Partilerin yönetilme anlayışı ya da tüzüklerine konulan kimi iyileştirmeler geçici olarak günü kurtarmaya yetebilir ama özünde değişen bir şey olmaz; AKP'nin üç dönem şartı ve CHP'nin kotaları gibi...

Temel sorunlar nereden kaynaklanıyor diye düşündüğümüzde, karşımıza çıkan ilk engel Anayasa kaynaklı 'Siyasi Partiler Yasası'dır. Söz konusu yasa öylesine demokrasiden uzak, keyfiyete açık ki istense bile arzu edilen sonuç alınmaz.

Yasa bozuk ve çağdışı olunca, ister istemez tüzük de aynı paralelde hazırlandığı için orada da normal olmayan, olmaması gereken durumlarla karşı karşıya kalınıyor.

Siyasal partilerin örgütlenme, üye yapma ve yönetim kurullarını oluşturma, yöneticilerini belirleme yöntemleri de evlere şenlik. Kimin ne zanam, nerede olabileceğini kendisi bile bilemiyor, bırakın bilmeyi tahmin dahi edemiyor.

Partilerde tam anlamıyla lider sultası var. Buna karşı olduğunu söyleyenlerde bile. Zaten aksi olduğu zaman, lider biraz demokrat davrandığı zaman (Kemal Kılıçdaroğlu örneği) içeriden, dışarıdan eleştiriler başlıyor; efendim sözünü dinletemiyor, ağzının payını veremiyor, yumruğunu masaya vuramıyor, gibi...

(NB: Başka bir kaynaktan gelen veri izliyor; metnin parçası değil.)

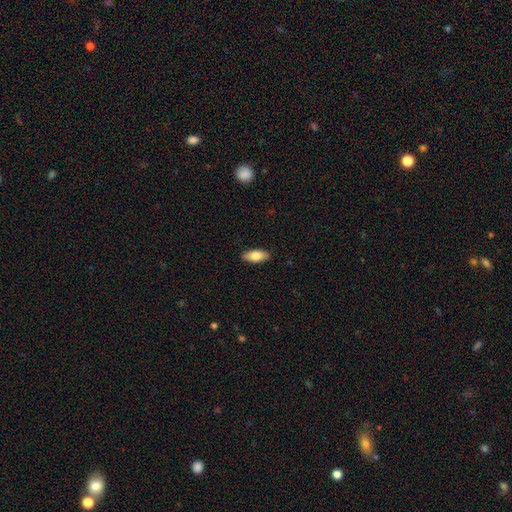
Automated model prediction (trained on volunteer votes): This is likely a smooth galaxy (77%). How rounded: clearly in between (84%). Merging: clearly none (89%).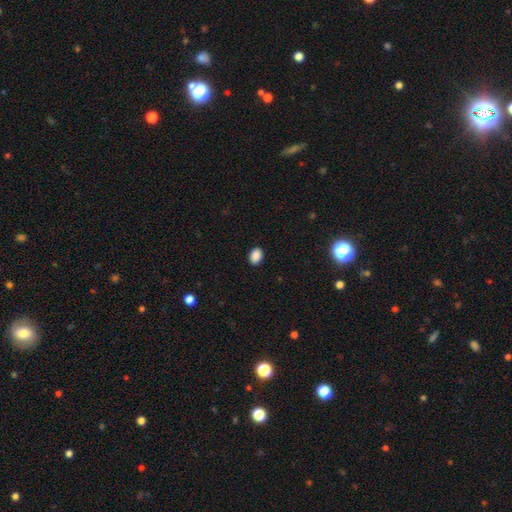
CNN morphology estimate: smooth 89%, star or artifact 9%, featured or disk 3%. Down the decision tree: how rounded — in between (72%); merging — none (90%).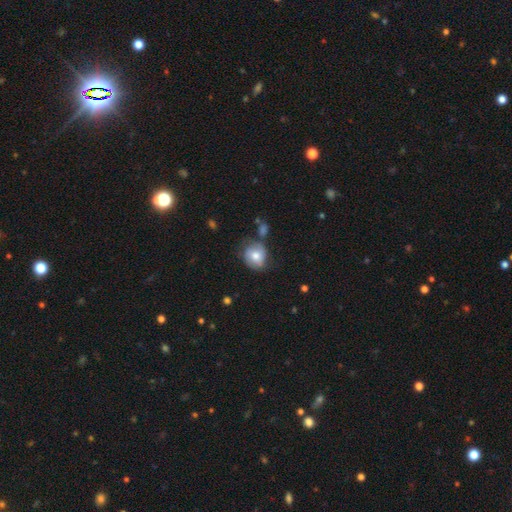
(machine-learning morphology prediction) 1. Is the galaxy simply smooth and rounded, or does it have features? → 65% smooth, 27% featured or disk, 8% star or artifact.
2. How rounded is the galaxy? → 73% round, 26% in between, 1% cigar-shaped.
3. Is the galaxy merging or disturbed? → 59% none, 25% minor disturbance, 9% major disturbance, 7% merger.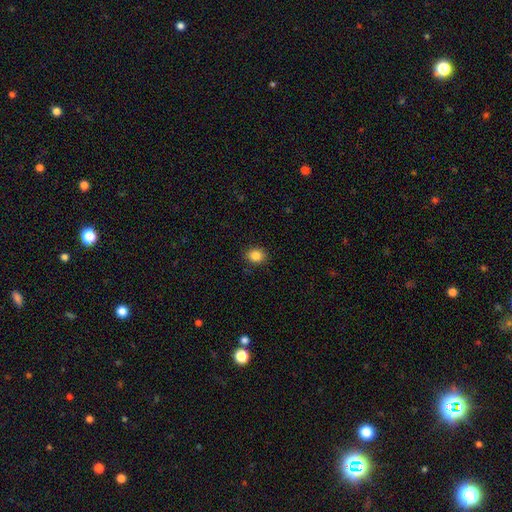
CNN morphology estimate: A smooth galaxy with no disk features (86%) that is round (61%).

Vote fractions:
- Smooth or featured? smooth: 86% / star or artifact: 10% / featured or disk: 4%
- How rounded? round: 61% / in between: 38% / cigar-shaped: 1%
- Merging? none: 88% / minor disturbance: 9% / major disturbance: 2% / merger: 1%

Siyasal partilerimizde çağdaş demokrasi değerleri ile akıl ve bilim egemen olmadığı için doğal olarak yapı ve işleyişlerinde fazlaca demokrasiye rastlanmıyor.

MHP ve BDP dahil, siyasal partilerin ideolojileri, dünyaya bakışları, algılama şekilleri oldukça yuvarlaklaştı. Ne sağcısı, ne solcusu, ne ırkçısı, ne ulusalcısı ya da dincisi tam anlamıyla kendisi değil. Böyle olduğu içindir ki seçmen bazında geçişler yaygın olmakta, parti içi iktidar mücadelesinde de ideoloji yerine başka etmenler ön plana çıkmaktadır.

Yakın zamana kadar sorulması, konuşulması bile ayıp sayılan kimi ölçüler, günümüz siyasi partilerinin işleyişini belirler duruma geldi. İnsanların ırkı, dini, meshebi, bölgesi, cinsiyeti parti içindeki konumunu belirleyebilir oldu; Karadenizliler, Aleviler, Kürtler, gibi...

İnsanların liyakatı, eğitimi, donanımı, partisi için harcadığı emek, bağlılık yerine; partinin üst kademelerine gelebilmiş birilerinin adamı olmak, popüler olmak, günü kurtaracak başarılar göstermek ön plana çıktı. Başka bir deyişle, 'Adam olmak', yerini 'birinin adamı olma'ya bıraktı.

Başarı, iktidar temel güdü haline geldiği için, çeşitli kurullara gösterilen adaylarda da aranan vasıflar bu şekilde belirlenmeğe başladı. Örneğin; Mustafa Sarıgül, diğer adaylardan ve aday potansiyeli taşıyan yüzlerce insandan daha yetenekli, daha donanımlı ve daha güvenilir olduğu için değil, daha popüler ve kazanma olasılığı yüksek olduğu için aday gösterildi İstanbul'dan.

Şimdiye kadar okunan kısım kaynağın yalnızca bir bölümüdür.